TensorFlow Lite deployment in browser using WebAssembly
Dear readers, I am a software developer, and this is my very first blog post. I would like to thank Gunter Albrecht for inspiring me to research on the topic of WebAssembly. There have been several attempts to run inferencing for ML models on the web browser using TensorFlow.js, ONNX runtime web etc. We wanted to explore the possibility of using WebAssembly backend for this purpose as it is lighter with smaller binary size and faster than javascript.
Abstract
We have seen in the Part 3 of this blog post series from Sumin Lee, “Building deep learning model within SAP BTP” who has explained how we trained the model and converted to tflite and stored the model. In this blog post you will learn how to load a TensorFlow Lite Machine Learning model in C++ and run inference on the web browser with the help of WebAssembly backend. Here we take the example of passing the meter reading image as an input to the TensorFlow Lite model and decode the output predictions to the string matching the digits of the meter reading captured.
Overview
In this blog post we will look into the following learning journey:
- Creating WebAssembly binary
- System Information
- Pre-requisites
- Build libraries for the application
- C++ application code for the meter reading scenario
- Test WebAssembly binary
Creating WebAssembly Binary
A simple “Hello World” example is provided in this emscripten tutorial for generating the WebAssembly binary and the related JavaScript and html glue code from the C++ application code:
https://emscripten.org/docs/getting_started/Tutorial.html
In the following sections I will describe some of the pre-requisites to compile a C++ application code to WebAssembly binary for our meter reading scenario.
System Information
I am using a MacBook Pro with Apple M1 Max chip. Here I am using a Linux VDI to compile the TensorFlow Lite library with CMake.
Pre-requisites
The following need to be installed on the Linux VDI:
- Git
- Emscripten SDK
- CMake (version 3.20.2 used here) (Optional at this point)
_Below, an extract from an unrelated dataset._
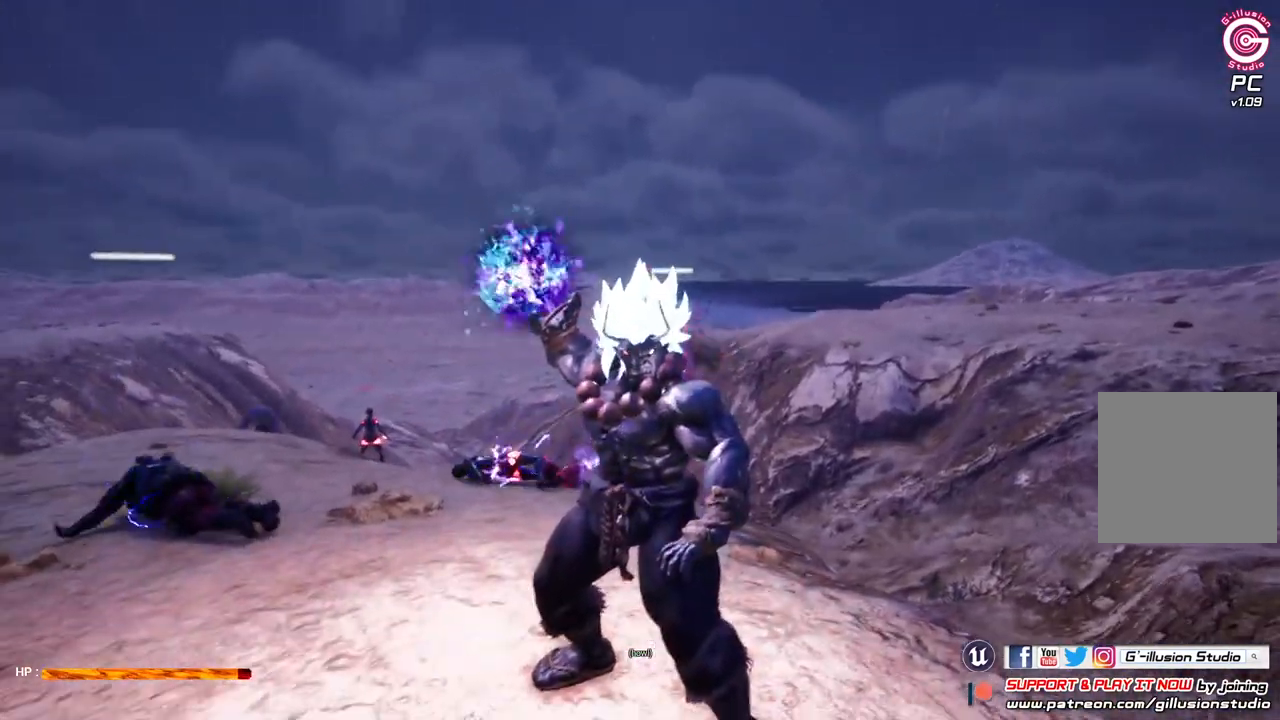
{"buttons": [], "left_stick": "center", "right_stick": "center", "events": []}
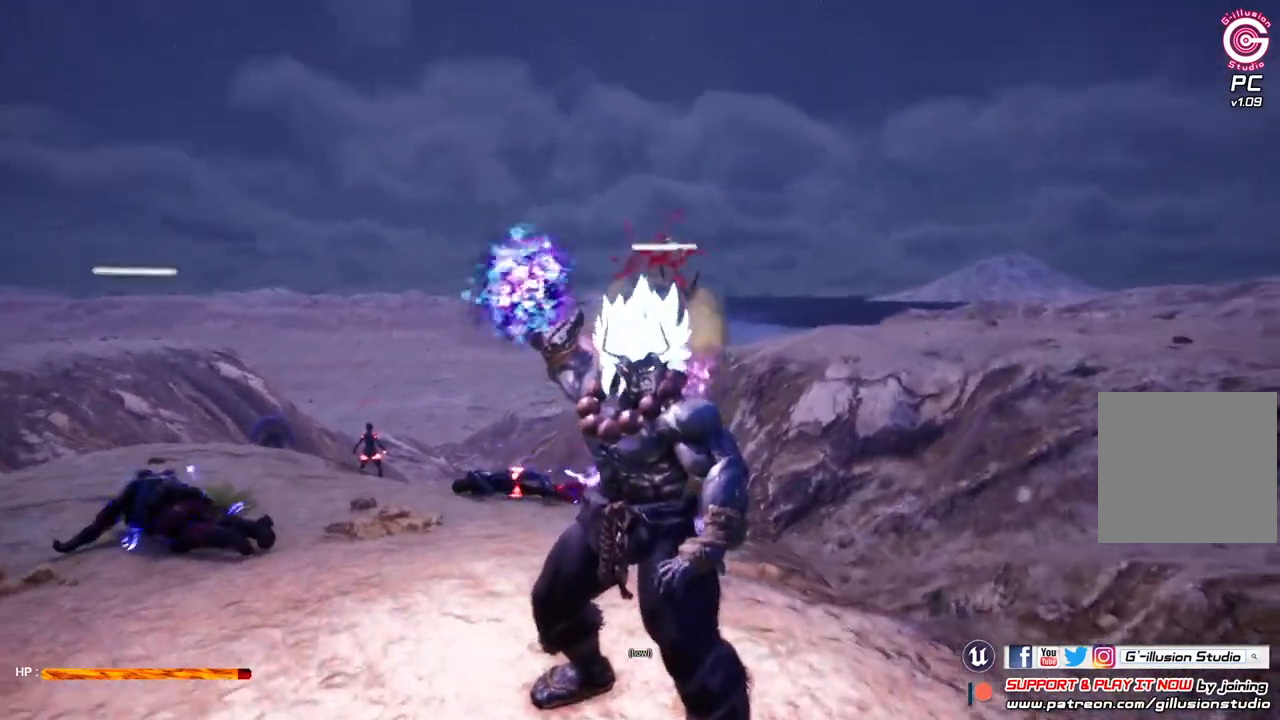
{"buttons": [], "left_stick": "center", "right_stick": "center", "events": []}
- TensorFlow – Clone the TensorFlow git repository using the following command (Optional at this point):
- git clone https://github.com/tensorflow/tensorflow.git tensorflow_src
- Python (to test the application) – here I have used version 2.7
Build libraries for the application
I will now describe the steps to build the library files:
- Follow steps 1-3 from the following TensorFlow Lite documentation:
- Open a bash terminal and make sure to set the EMSDK environment variables as explained in the Emscripten tutorial https://emscripten.org/docs/getting_started/downloads.html.
- Run the build commands with the following compiler flags. In the below code snippet replace the path to the respective “emcmake”, “cmake”, “tensorflow lite source directory” according to your local settings as depicted in the picture below from my local setup:
/path/to/emcmake /path/to/cmake_binary /path/to/tensorflow_lite/source -DCMAKE_CXX_FLAGS="-lpthread" -DTFLITE_ENABLE_MMAP=OFF -DTFLITE_ENABLE_NNAPI=OFF -DTFLITE_ENABLE_RUY=ON -DTFLITE_ENABLE_XNNPACK=ON
This build initially failed for me as Emscripten is not one of the CMAKE_SYSTEM_NAME in couple of library paths generated duringthe build. This is the failure I observed:
- Perform the following changes to make the build successful. Here I have updated the CMakeLists.txt file inside the “cpuinfo” directory as follows:
Next run the following command to build the library files:
/path/to/emcmake /path/to/cmake_binary --build .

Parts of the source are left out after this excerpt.